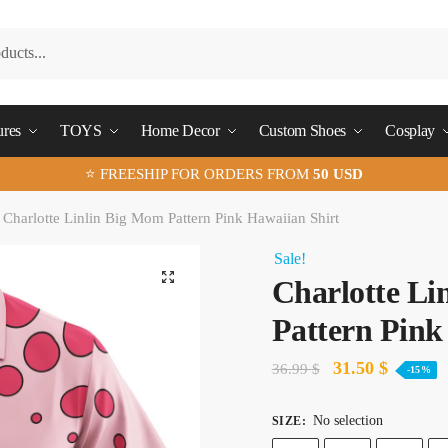
ures
TOYS
Home Decor
Custom Shoes
Cosplay
⭐ FREESHIP FOR ORDERS FROM
50 USD
Charlotte Linlin Big Mom Pattern Pink Hawaiian Shirt
Sale!
🔍
Charlotte Li
Pattern Pink
Original
Current
31.50
$
36.99
$
-15%
price
price
No selection
SIZE
:
was:
is:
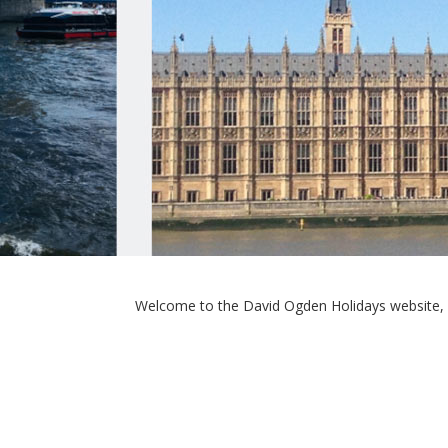
Welcome to the David Ogden Holidays website, 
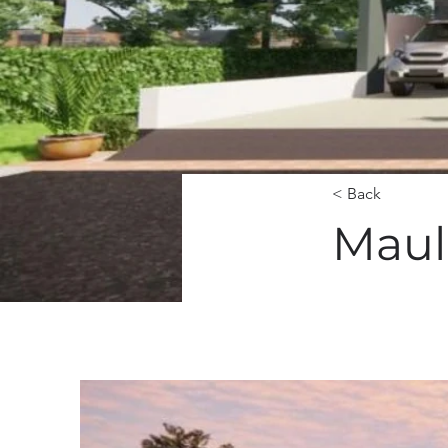
< Back
Mauli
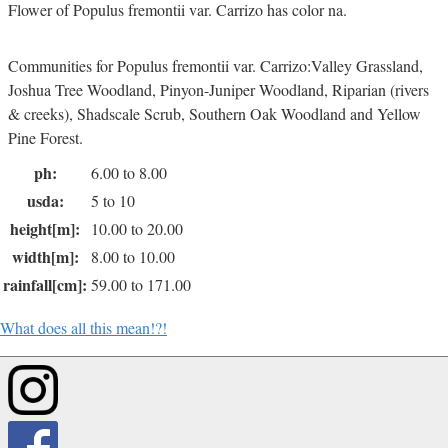
Flower of Populus fremontii var. Carrizo has color na.
Communities for Populus fremontii var. Carrizo:Valley Grassland,
Joshua Tree Woodland, Pinyon-Juniper Woodland, Riparian (rivers
& creeks), Shadscale Scrub, Southern Oak Woodland and Yellow
Pine Forest.
ph:
6.00 to 8.00
usda:
5 to 10
height[m]:
10.00 to 20.00
width[m]:
8.00 to 10.00
rainfall[cm]:
59.00 to 171.00
What does all this mean!?!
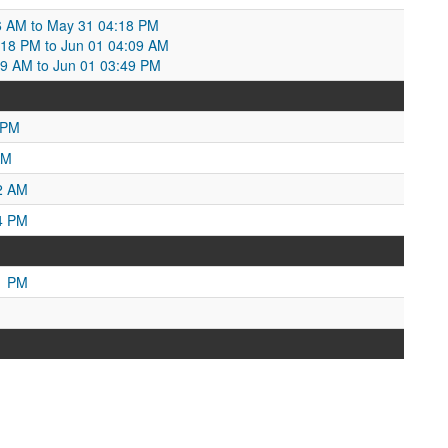
6 AM to May 31 04:18 PM
18 PM to Jun 01 04:09 AM
09 AM to Jun 01 03:49 PM
 PM
AM
2 AM
4 PM
1 PM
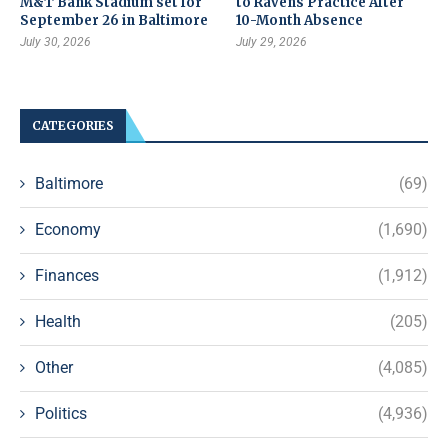
M&T Bank Stadium set for
to Ravens Practice After
September 26 in Baltimore
10-Month Absence
July 30, 2026
July 29, 2026
CATEGORIES
Baltimore
(69)
Economy
(1,690)
Finances
(1,912)
Health
(205)
Other
(4,085)
Politics
(4,936)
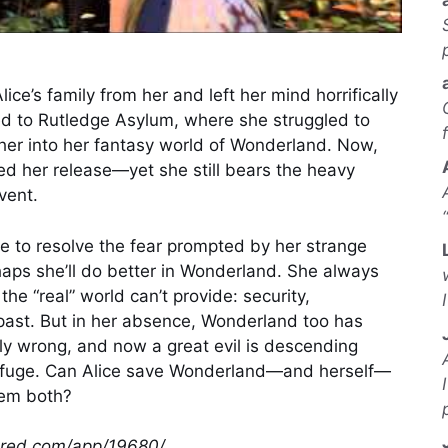
lice’s family from her and left her mind horrifically
d to Rutledge Asylum, where she struggled to
her into her fantasy world of Wonderland. Now,
red her release—yet she still bears the heavy
vent.
le to resolve the fear prompted by her strange
aps she’ll do better in Wonderland. She always
he “real” world can’t provide: security,
past. But in her absence, Wonderland too has
ly wrong, and now a great evil is descending
efuge. Can Alice save Wonderland—and herself—
hem both?
wered.com/app/19680/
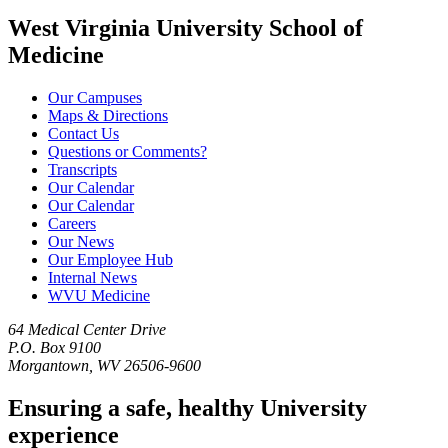
West Virginia University School of
Medicine
Our Campuses
Maps & Directions
Contact Us
Questions or Comments?
Transcripts
Our Calendar
Our Calendar
Careers
Our News
Our Employee Hub
Internal News
WVU Medicine
64 Medical Center Drive
P.O. Box 9100
Morgantown, WV 26506-9600
Ensuring a safe, healthy University
experience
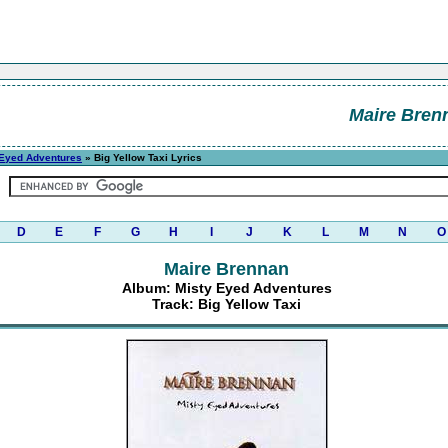
Maire Bren
 Eyed Adventures
» Big Yellow Taxi Lyrics
D
E
F
G
H
I
J
K
L
M
N
O
Maire Brennan
Album: Misty Eyed Adventures
Track: Big Yellow Taxi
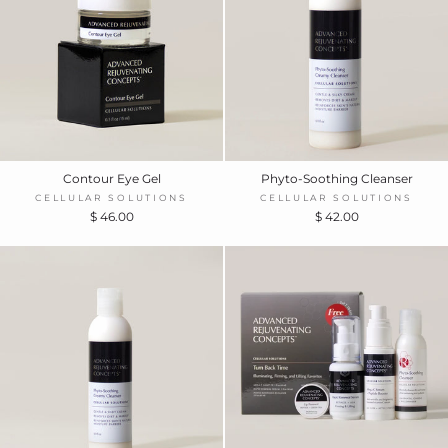
Contour Eye Gel
Phyto-Soothing Cleanser
CELLULAR SOLUTIONS
CELLULAR SOLUTIONS
$ 46.00
$ 42.00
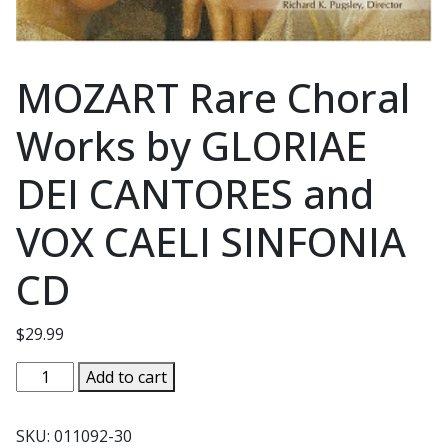
MOZART Rare Choral
Works by GLORIAE
DEI CANTORES and
VOX CAELI SINFONIA
CD
$
29.99
MOZART
Add to cart
Rare
Choral
SKU:
011092-30
Works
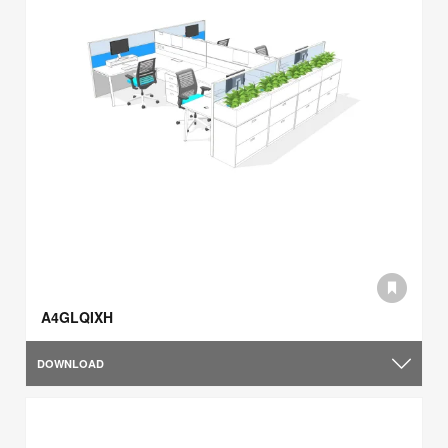
A4GLQIXH
DOWNLOAD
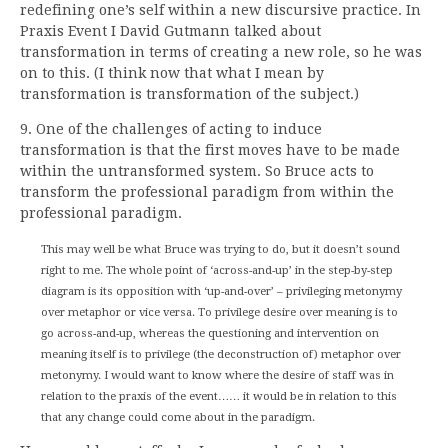
redefining one’s self within a new discursive practice. In
Praxis Event I David Gutmann talked about
transformation in terms of creating a new role, so he was
on to this. (I think now that what I mean by
transformation is transformation of the subject.)
9. One of the challenges of acting to induce
transformation is that the first moves have to be made
within the untransformed system. So Bruce acts to
transform the professional paradigm from within the
professional paradigm.
This may well be what Bruce was trying to do, but it doesn’t sound
right to me. The whole point of ‘across-and-up’ in the step-by-step
diagram is its opposition with ‘up-and-over’ – privileging metonymy
over metaphor or vice versa. To privilege desire over meaning is to
go across-and-up, whereas the questioning and intervention on
meaning itself is to privilege (the deconstruction of) metaphor over
metonymy. I would want to know where the desire of staff was in
relation to the praxis of the event…… it would be in relation to this
that any change could come about in the paradigm.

# [Task instructions]
Show each line of the entries above that contains the word "Taxi", with case counting.

# [Task output]
» Big Yellow Taxi Lyrics
Track: Big Yellow Taxi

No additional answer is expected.